SQUID Frequently Asked Questions: Cache Digests

Previous Next Table of Contents

Cache Digests allow cooperating caches to exchange digests of their contents in a compact form. If Cache A has a digest of cache B, then A knows what documents are likely to be (or not to be) in cache B. Consequently, cache A can decide whether to fetch an object from cache B without contacting cache B first. Cache Digests use a ``lossy compression'' technique which causes them to have some inaccuracies.

One may think about Cache Digests as zero-delay ICP with somewhat less precise information.

Cache Digest eliminates the need for per-client ``Do you have it?'' queries and network delays associated with them. The client response time improves. Network bandwidth requirements may improve.

16.2 How does this work?

Cache Digest is implemented as two virtually independent modules or algorithms described below.

Local Digest

A cache maintains its local digest as a variation of a Bloom filter. Bloom filter is a bit array with bits turned on in the positions corresponding to hash values of the data (URL MD5s in our case). Bloom filters have been around for ages and are commonly used in Databases and Linguistic applications.

In short, whenever an object gets cached, we turn on a few bits based on object's URL. Later, if somebody wants to know if a certain URL is cached, she needs to perform the same hashing sequence and check that all the corresponding bits are ``on''.

Note that due to collisions, a digest may return a ``hit'' when object is not in the cache. This phenomenon is called false-hit. In its pure implementation, Bloom filter can never return a ``miss'' for a cached object (no false-misses).

Local digests are stored as ordinary objects on disk and could be requested by other caches. There is also a memory-resident copy that keeps track on current updates. Disk copy of a local digest is synchronized periodically with the up-to-date in-memory copy.

Collection of Peer Digests

A cache requests local digests from its peers via standard HTTP protocol. A collection of peer digests is kept up-to-date based on Expire HTTP headers supplied with each digest. Peer digests are stored the same way local digests are: memory-resident copy for fast lookups, and disk resident copy for recovery and sharing.

When client requests an object, the cache does a lookup in all the digests it has and goes to the closest peer which digest gave a hit. If all digests gave misses, we currently go direct.

Note that a given cache may maintain local digest but have no collection of peer digests and vv. These two modules are independent of each other.
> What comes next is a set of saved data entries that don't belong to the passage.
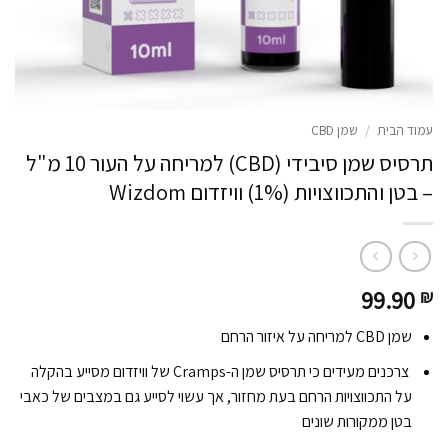
עמוד הבית
/
שמן CBD
תרסיס שמן סיבידי (CBD) למריחה על העור 10 מ"ל
– בטן והתכווצויות (1%) וויזדום Wizdom
99.90
₪
שמן CBD למריחה על איזור הרחם
צרכנים מעידים כי תרסיס שמן ה-Cramps של וויזדום מסייע בהקלה
על התכווצויות הרחם בעת מחזור, אך עשוי לסייע גם במצבים של כאבי
בטן ממקורות שונים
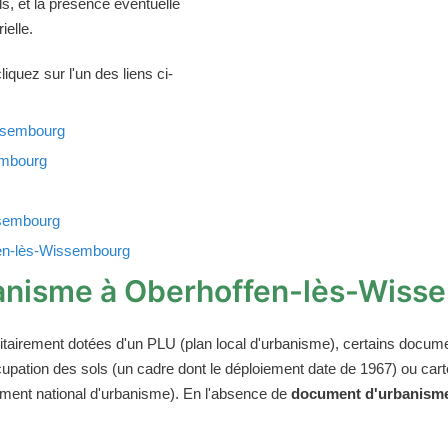
ls, et la présence éventuelle
ielle.
iquez sur l'un des liens ci-
ssembourg
embourg
ssembourg
fen-lès-Wissembourg
anisme à Oberhoffen-lès-Wiss
tairement dotées d'un PLU (plan local d'urbanisme), certains docum
'occupation des sols (un cadre dont le déploiement date de 1967) ou 
glement national d'urbanisme). En l'absence de
document d'urbanisme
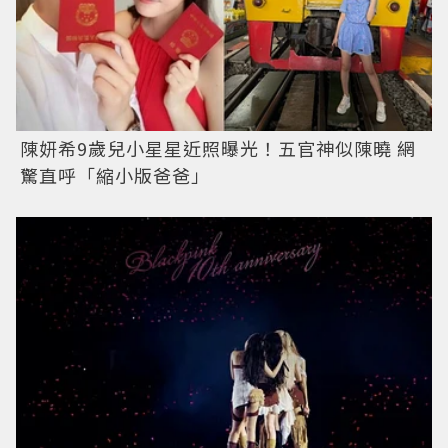
陳妍希9歲兒小星星近照曝光！五官神似陳曉 網
驚直呼「縮小版爸爸」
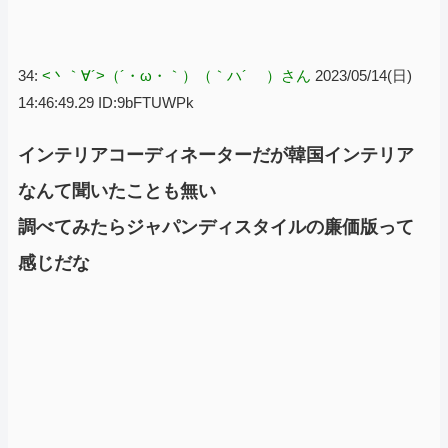
34:
<丶｀∀´>（´・ω・｀）（｀ハ´ ）さん
2023/05/14(日)
14:46:49.29 ID:9bFTUWPk
インテリアコーディネーターだが韓国インテリア
なんて聞いたことも無い
調べてみたらジャパンディスタイルの廉価版って
感じだな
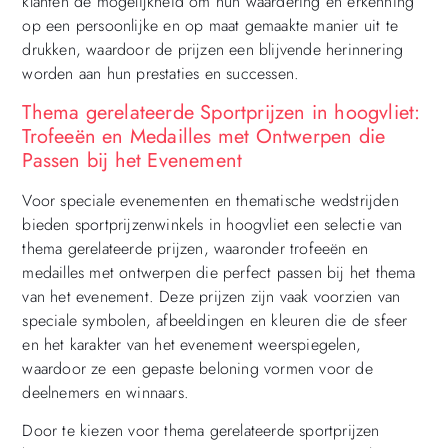
klanten de mogelijkheid om hun waardering en erkenning
op een persoonlijke en op maat gemaakte manier uit te
drukken, waardoor de prijzen een blijvende herinnering
worden aan hun prestaties en successen.
Thema gerelateerde Sportprijzen in hoogvliet:
Trofeeën en Medailles met Ontwerpen die
Passen bij het Evenement
Voor speciale evenementen en thematische wedstrijden
bieden sportprijzenwinkels in hoogvliet een selectie van
thema gerelateerde prijzen, waaronder trofeeën en
medailles met ontwerpen die perfect passen bij het thema
van het evenement. Deze prijzen zijn vaak voorzien van
speciale symbolen, afbeeldingen en kleuren die de sfeer
en het karakter van het evenement weerspiegelen,
waardoor ze een gepaste beloning vormen voor de
deelnemers en winnaars.
Door te kiezen voor thema gerelateerde sportprijzen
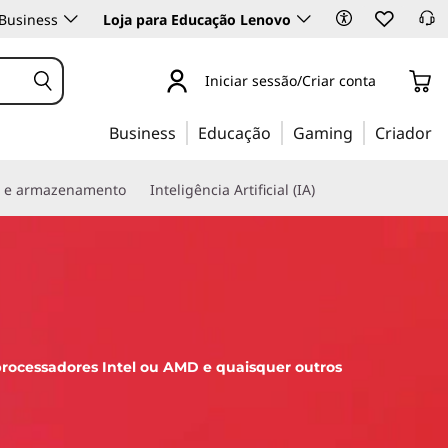
Business
Loja para Educação Lenovo
Iniciar sessão/Criar conta
Business
Educação
Gaming
Criador
s e armazenamento
Inteligência Artificial (IA)
processadores Intel ou AMD e quaisquer outros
16.3 Why Cache Digest? What about ICP?

ICP works the best when the number of peers is small, network connectivity is good, and round trip delays between peers are short. To route an HTTP request, Squid sends an ICP message to every applicable peer and then waits for replies from those peers. This waiting often creates excessive client delays. Clearly, the scheme does not scale well with the number of peers and is sensitive to poor network conditions.

Cache Digests do not send any messages on a per-request basis. It is keen at guessing where a missing object can be. In many cache meshes Cache Digests are a much better approach compared to ICP.

Nothing comes for free. Cache Digests have three potential problems.

Big caches may have big digests. Currently we allocate 4 bits per digest entry and the number of entries is about 1.5 times the maximum number of objects in the cache.
False hits are as bad as with ICP. With Cache Digest they may happen more often.
False misses might force your cache to fetch an object from an origin server while it is available from a peer right next to you.

No cooperative caching scheme is perfect. There always will be configurations where one or another algorithm performs better. We believe that with proper tuning and experience, the advantages of Cache Digest approach will far outweigh its problems.

16.4 So do you have any real measurements?

Our initial research and results have been written up in a paper to be presented at the Third International Web Caching Workshop.

16.5 Are there any similar developments?

There are quite a few, actually. The most relevant work is the Summary Cache approach proposed by Pei Cao. Summary Cache also utilizes Bloom filters but uses different (often opposite) design decisions regarding information flow, summary updates, etc.

16.6 How Can I Try it?

The Cache Digest feature is available in Squid-2. To compile code for Cache Digests, you need to add a configure option:

        ./configure --enable-cache-digests ...

16.7 How do I know its working?

Check your access.log and look at the 9th field. When a request is forwarded to a neighbor due to a Cache Digest, the hierarchy log code will be CACHE_DIGEST_HIT.

16.8 Is the Cache Digest spec documented anywhere?

It is now, thanks to Martin Hamilton and Alex Rousskov.

Cache Digests, as implemented in Squid 2.1.PATCH2, is described in cache-digest-v5.txt. You'll notice the format is similar to an Internet Draft. We decided not to submit this document as a draft because Cache Digests will likely undergo some important changes before we want to try to make it a standard.